Grandmaster D.ST, “Rockit (Mega-Mix)” The original The remix Hip-hoppers wouldn’t like to admit it, but their music owes as much to disco as it does to reggae. Kool DJ Herc brought Jamaican sound-system culture to the Bronx in the mid-’70s, but disco’s concept of the “break”—the moment of peak intensity in a track, when a particularly catchy instrumental riff is highlighted—supplied hip-hop DJs with their raw material. Rather than simply mix songs together, as disco DJs did, hip-hop DJs effectively created brand-new tracks by cutting and scratching “breaks” taken from other tracks. They introduced real-time, live-action collage as a method of composition.

Grandmaster D.ST was the DJ on Herbie Hancock’s “Rockit,” the record that introduced scratching to many people in 1983. On the remix, one of hip-hop’s first to get official release, D.ST opened with the sound of engines roaring and cut back and forth between “Rockit,” other tracks from Hancock’s Future Shock album, a Stevie Wonder bass line, clock chimes, vocal sound bites from the movie Wild Style, and much more. The key is a sense of the remix as an improvisational space where anything can happen next, as long as the beat keeps rocking.

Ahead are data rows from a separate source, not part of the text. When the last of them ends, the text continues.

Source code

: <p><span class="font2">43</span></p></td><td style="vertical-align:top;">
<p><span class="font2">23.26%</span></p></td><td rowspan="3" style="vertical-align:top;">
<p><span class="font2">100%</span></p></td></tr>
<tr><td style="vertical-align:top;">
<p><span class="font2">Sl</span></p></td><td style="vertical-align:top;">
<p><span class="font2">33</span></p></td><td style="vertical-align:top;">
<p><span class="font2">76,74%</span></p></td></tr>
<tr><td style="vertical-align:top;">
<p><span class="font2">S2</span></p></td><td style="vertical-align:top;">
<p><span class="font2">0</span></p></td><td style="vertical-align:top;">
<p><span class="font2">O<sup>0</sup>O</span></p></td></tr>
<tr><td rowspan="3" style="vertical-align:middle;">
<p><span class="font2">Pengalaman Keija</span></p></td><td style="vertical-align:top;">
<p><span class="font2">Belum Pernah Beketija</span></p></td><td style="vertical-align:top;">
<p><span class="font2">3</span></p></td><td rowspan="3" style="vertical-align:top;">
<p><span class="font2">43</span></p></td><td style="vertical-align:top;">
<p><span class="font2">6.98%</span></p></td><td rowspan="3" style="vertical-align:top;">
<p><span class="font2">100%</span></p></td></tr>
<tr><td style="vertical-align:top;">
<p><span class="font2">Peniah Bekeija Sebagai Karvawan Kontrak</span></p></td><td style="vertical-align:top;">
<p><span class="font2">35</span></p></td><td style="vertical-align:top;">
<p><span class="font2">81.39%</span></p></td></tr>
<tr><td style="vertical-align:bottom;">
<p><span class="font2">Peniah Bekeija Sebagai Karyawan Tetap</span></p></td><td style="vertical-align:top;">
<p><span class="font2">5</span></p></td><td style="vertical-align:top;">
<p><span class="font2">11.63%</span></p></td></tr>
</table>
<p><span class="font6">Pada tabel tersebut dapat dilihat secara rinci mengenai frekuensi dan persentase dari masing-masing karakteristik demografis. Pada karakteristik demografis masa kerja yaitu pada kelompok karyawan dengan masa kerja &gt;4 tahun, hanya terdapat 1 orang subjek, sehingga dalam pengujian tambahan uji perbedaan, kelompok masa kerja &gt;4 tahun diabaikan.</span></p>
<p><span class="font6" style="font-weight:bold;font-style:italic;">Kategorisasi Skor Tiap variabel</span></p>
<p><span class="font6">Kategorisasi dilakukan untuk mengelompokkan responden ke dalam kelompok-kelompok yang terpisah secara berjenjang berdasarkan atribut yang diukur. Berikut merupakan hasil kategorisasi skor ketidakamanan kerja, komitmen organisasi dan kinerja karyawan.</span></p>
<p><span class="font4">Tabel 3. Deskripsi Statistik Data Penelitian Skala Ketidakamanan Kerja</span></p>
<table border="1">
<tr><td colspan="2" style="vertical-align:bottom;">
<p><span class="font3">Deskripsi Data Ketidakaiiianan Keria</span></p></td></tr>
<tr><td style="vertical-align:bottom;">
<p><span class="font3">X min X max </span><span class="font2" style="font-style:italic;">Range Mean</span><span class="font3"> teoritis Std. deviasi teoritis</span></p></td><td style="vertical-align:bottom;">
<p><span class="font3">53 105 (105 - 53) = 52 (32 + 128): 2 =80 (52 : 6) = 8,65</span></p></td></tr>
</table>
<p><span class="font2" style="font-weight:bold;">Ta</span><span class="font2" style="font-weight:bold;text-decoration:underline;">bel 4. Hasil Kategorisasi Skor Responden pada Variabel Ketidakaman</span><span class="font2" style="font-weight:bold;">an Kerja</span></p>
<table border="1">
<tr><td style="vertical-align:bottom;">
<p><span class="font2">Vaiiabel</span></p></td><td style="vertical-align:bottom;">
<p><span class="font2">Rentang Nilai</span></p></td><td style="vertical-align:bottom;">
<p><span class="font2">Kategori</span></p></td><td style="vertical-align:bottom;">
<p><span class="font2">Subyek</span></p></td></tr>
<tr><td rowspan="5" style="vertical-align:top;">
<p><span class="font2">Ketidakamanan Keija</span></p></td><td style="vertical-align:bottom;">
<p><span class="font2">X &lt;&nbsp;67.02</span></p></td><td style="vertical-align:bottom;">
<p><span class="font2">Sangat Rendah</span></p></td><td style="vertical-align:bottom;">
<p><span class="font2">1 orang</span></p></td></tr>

Dillinja, “The Angels Fell” The original The remix Drum ‘n’ bass—the hybrid of hip-hop, house, and dubs that emerged from England’s early ‘90s rave culture—took the remix principle further than any other music before or since. Using music software programs like Cubase to speed up, chop, and mutate hip-hop breaks beyond recognition, drum ‘n’ bass producers made the remix a kind of collective endeavor. The “original” tracks became almost irrelevant as producers passed rhythmic DNA and touchstone samples around, remixing them repeatedly.

“The Angels Fell” was one in a series of mixes that stretched over the course of five years, from 1992 to 1997. Sharing a break-beat, a vocal snippet, and a theme with “Angel,” by the British electronica star Goldie, Dillinja created an answer record that replaces Goldie’s soulful vocals with a sense of militant dread. “Angels Fell” shares with dub music an attention to the texture of beats and their interplay with sub-bass lines, but at much faster and more complex levels than Jamaican DJs could have dreamed of in the early ‘70s.

Kylie Minogue, “Can’t Get Blue Monday Out of My Head” The original The remix With Internet bootlegs, remix culture comes full circle. Bootlegs are new tracks created by splicing two or more tracks together on music-editing software like Acid Pro and Cool Edit, then released over file-sharing services. Like Puffy, they thrive on sampling big pop hits that everybody knows. Like dub reggae, they use the same tracks over and over again. (Eminem’s latest single, “Without Me,” is the current favorite.) And like hip-hop DJs, they thrive on unexpected juxtapositions.

Downloading the hundreds of bootlegs floating around the Internet is like tuning into pop’s unconscious—a place where Christina Aguilera meets the Strokes, and Destiny’s Child rubs up against Nirvana. So far, bootlegs are a mostly anonymous, semilegal phenomenon, but musicians are starting to catch on. Brit girl group the Sugababes recently topped the UK charts with an “official” bootleg, and Kylie Minogue caused a sensation at the Brit Awards in March when she performed a version of her international hit “Can’t Get You Out of My Head” mixed with New Order’s “Blue Monday.”